From the line below that contains "A resident of" to the line that contains "Recognition efforts and", repeat every line exactly, both ends included, and nothing else.
*****
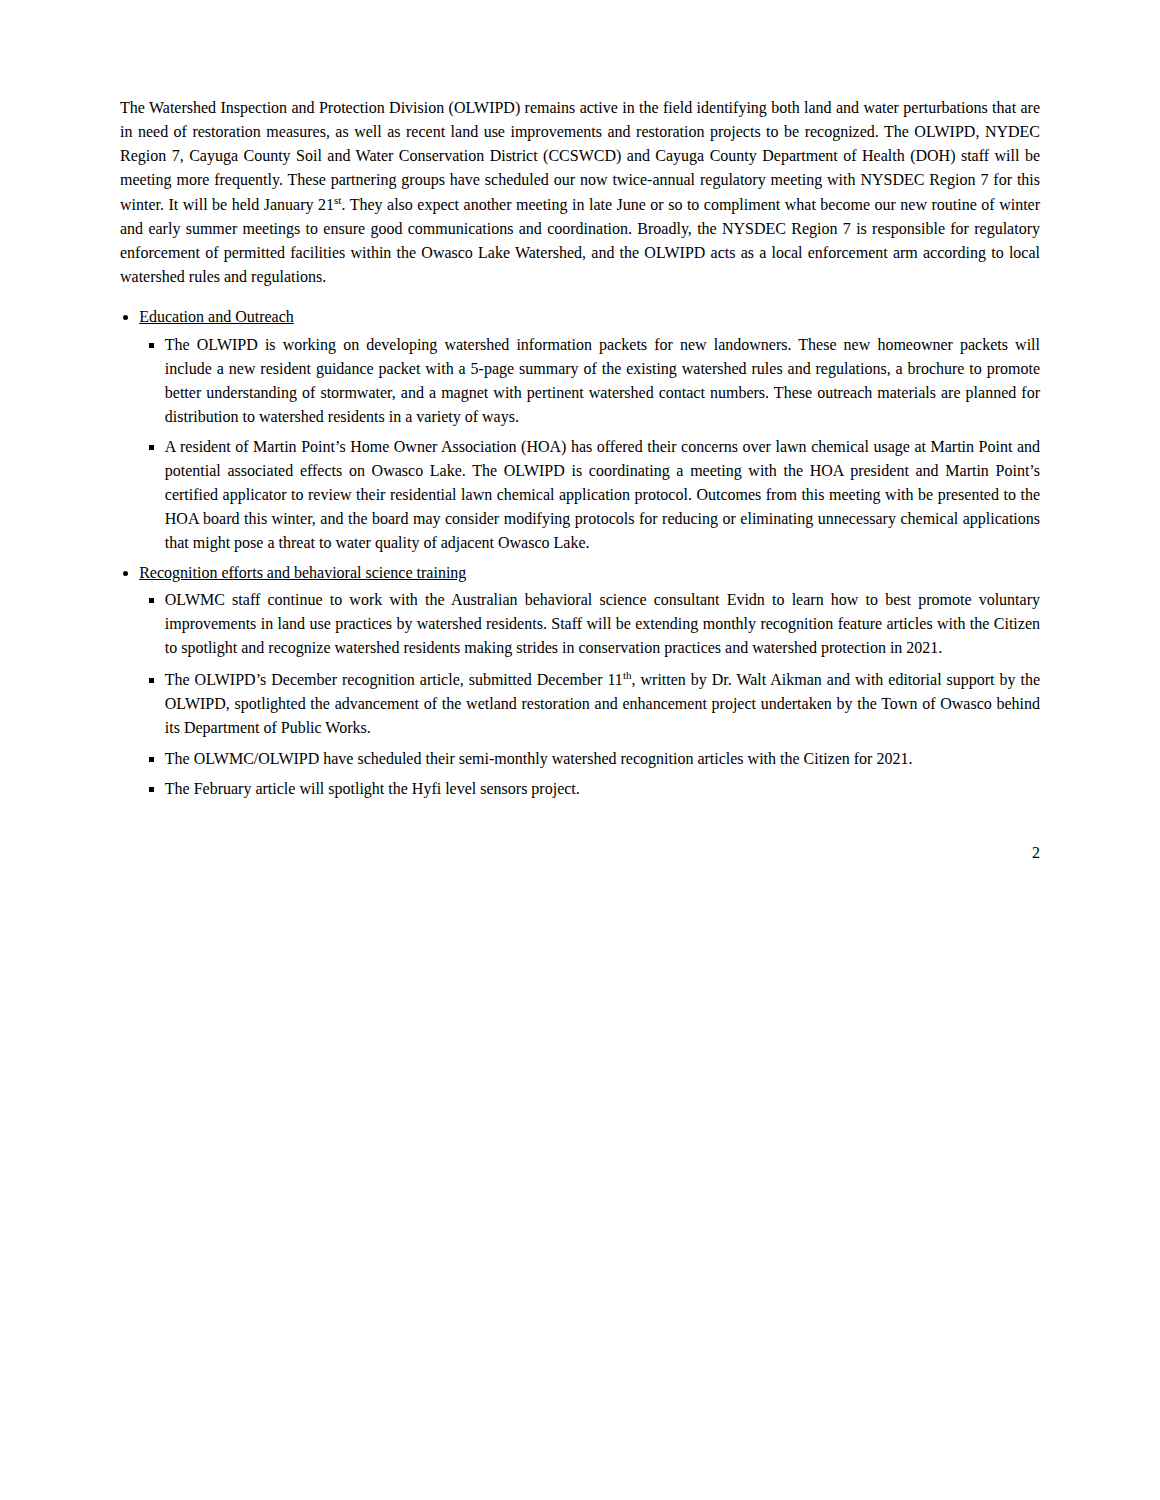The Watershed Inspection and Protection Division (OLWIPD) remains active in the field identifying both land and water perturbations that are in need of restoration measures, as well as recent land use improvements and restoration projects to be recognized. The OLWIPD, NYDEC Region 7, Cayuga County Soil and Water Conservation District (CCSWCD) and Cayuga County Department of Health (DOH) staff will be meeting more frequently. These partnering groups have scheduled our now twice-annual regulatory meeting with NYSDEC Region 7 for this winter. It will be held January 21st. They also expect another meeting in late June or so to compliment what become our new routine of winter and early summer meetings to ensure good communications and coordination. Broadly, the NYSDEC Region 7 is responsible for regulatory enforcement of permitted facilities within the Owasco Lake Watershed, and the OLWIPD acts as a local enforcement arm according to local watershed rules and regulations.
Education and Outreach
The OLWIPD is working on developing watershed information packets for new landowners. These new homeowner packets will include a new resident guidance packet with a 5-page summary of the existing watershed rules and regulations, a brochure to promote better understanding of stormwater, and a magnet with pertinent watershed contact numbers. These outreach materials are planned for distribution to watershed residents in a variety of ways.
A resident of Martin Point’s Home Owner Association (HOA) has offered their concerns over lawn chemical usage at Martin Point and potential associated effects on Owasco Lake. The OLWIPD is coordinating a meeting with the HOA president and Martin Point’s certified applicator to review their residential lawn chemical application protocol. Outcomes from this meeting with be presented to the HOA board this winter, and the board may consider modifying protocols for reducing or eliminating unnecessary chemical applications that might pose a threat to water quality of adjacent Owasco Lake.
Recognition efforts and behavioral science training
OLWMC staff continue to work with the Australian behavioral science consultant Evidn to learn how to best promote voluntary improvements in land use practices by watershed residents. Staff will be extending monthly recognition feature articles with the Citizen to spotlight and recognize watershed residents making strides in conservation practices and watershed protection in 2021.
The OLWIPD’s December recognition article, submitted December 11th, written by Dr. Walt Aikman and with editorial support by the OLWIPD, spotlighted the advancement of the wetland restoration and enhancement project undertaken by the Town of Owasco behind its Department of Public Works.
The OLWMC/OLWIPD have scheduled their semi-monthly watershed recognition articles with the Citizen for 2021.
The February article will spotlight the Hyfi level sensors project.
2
*****
> COMPLETED TASK:
A resident of Martin Point’s Home Owner Association (HOA) has offered their concerns over lawn chemical usage at Martin Point and potential associated effects on Owasco Lake. The OLWIPD is coordinating a meeting with the HOA president and Martin Point’s certified applicator to review their residential lawn chemical application protocol. Outcomes from this meeting with be presented to the HOA board this winter, and the board may consider modifying protocols for reducing or eliminating unnecessary chemical applications that might pose a threat to water quality of adjacent Owasco Lake.
Recognition efforts and behavioral science training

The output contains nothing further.